Quoted passage
──────────────────────────────
Rocky cores form first

Newly discovered superEarth systems support the standard model of planet formation

NANTES, France — Call it the battle of the planet creationists.

PLANETARY BEGINNINGS This artist’s illustration shows a swirling protoplanetary disk in which core accretion could happen. P. Rawlings, NASA

On one side of the ring stands Doug “Rocky Core” Lin. On the other side stands Alan “Jupiter in a Hurry” Boss. For more than a decade, Lin, a theorist at the University of California, Santa Cruz, has argued with Boss, a theorist at the Carnegie Institution of Washington (D.C.), over the correct theory of planet formation.

Lin champions what is generally viewed as the standard model, known as core accretion. In this model, grains of dust lying within the disk of gas and dust that surrounds a young star gather together to form solid chunks of rock. Then some of these bodies are destined to become rocky planets like Earth; others cloak themselves in a massive envelope of gas and form gas giants like Jupiter. But one problem with this gradual, two-step recipe for making a Jupiter is that the gaseous disk may evaporate before the process finishes.

In the early 1990s, Boss proposed an alternate model, called gravitational instability, in which gas giants form wholesale from a sudden fragmentation of the disk. No gradual buildup is required.

Lin says he stuck his neck out in a public debate with Boss in San Diego a few years ago and made a prediction about the arrangement of extrasolar planets not yet found, a prediction only the core accretion model could support.

On June 16, during a workshop in Nantes, France, on superEarths — rocky extrasolar planets five to 10 times the mass of Earth — Lin said that a newfound association between these planets and extrasolar Jupiters matches his prediction and provides “an acid test for proving the core accretion scenario.” In his talk, Lin cited the new findings announced earlier that day by researchers based at Geneva Observatory in Switzerland. That team has found several extrasolar planetary systems in which a superEarth closely circles a star, while a Jupiter or Saturn orbits at a greater distance.
──────────────────────────────
Task to carry out
Condense the paragraph of the planet-formation article that begins "Lin champions what is generally viewed" into a short list of its main points.

Stored data
──────────────────────────────
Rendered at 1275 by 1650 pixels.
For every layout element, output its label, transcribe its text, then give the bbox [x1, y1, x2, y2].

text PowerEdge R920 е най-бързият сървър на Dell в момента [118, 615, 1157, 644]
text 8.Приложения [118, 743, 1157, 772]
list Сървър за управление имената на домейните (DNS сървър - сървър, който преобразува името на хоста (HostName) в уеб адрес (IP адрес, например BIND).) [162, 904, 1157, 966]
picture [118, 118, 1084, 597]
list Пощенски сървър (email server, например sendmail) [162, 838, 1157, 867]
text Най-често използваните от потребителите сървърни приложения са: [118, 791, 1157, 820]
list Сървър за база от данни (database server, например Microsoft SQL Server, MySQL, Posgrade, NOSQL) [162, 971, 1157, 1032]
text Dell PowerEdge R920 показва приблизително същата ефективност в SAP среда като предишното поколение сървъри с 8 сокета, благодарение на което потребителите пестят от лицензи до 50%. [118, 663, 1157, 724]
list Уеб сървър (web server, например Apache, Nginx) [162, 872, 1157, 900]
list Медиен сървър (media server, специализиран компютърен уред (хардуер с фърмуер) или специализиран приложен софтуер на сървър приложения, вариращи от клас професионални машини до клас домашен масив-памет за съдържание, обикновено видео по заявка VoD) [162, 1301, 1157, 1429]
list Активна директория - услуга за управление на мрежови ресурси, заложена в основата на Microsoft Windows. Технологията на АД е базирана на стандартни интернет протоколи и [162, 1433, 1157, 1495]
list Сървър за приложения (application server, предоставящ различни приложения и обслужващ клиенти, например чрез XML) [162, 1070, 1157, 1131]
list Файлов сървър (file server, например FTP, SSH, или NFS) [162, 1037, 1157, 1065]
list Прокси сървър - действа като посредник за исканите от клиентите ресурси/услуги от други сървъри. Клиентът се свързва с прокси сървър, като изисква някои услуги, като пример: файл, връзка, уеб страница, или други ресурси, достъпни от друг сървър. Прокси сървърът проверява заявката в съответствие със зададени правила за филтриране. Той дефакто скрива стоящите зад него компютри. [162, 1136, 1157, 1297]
──────────────────────────────
Result
- Lin backs core accretion, generally viewed as the standard model of planet formation.
- In this model, dust grains in the gas-and-dust disk around a young star gather into solid chunks of rock.
- Some of these bodies become rocky planets like Earth. Others gain a massive gas envelope and become gas giants like Jupiter.
- One problem with this gradual, two-step process for making a Jupiter: the gaseous disk may evaporate before the process finishes.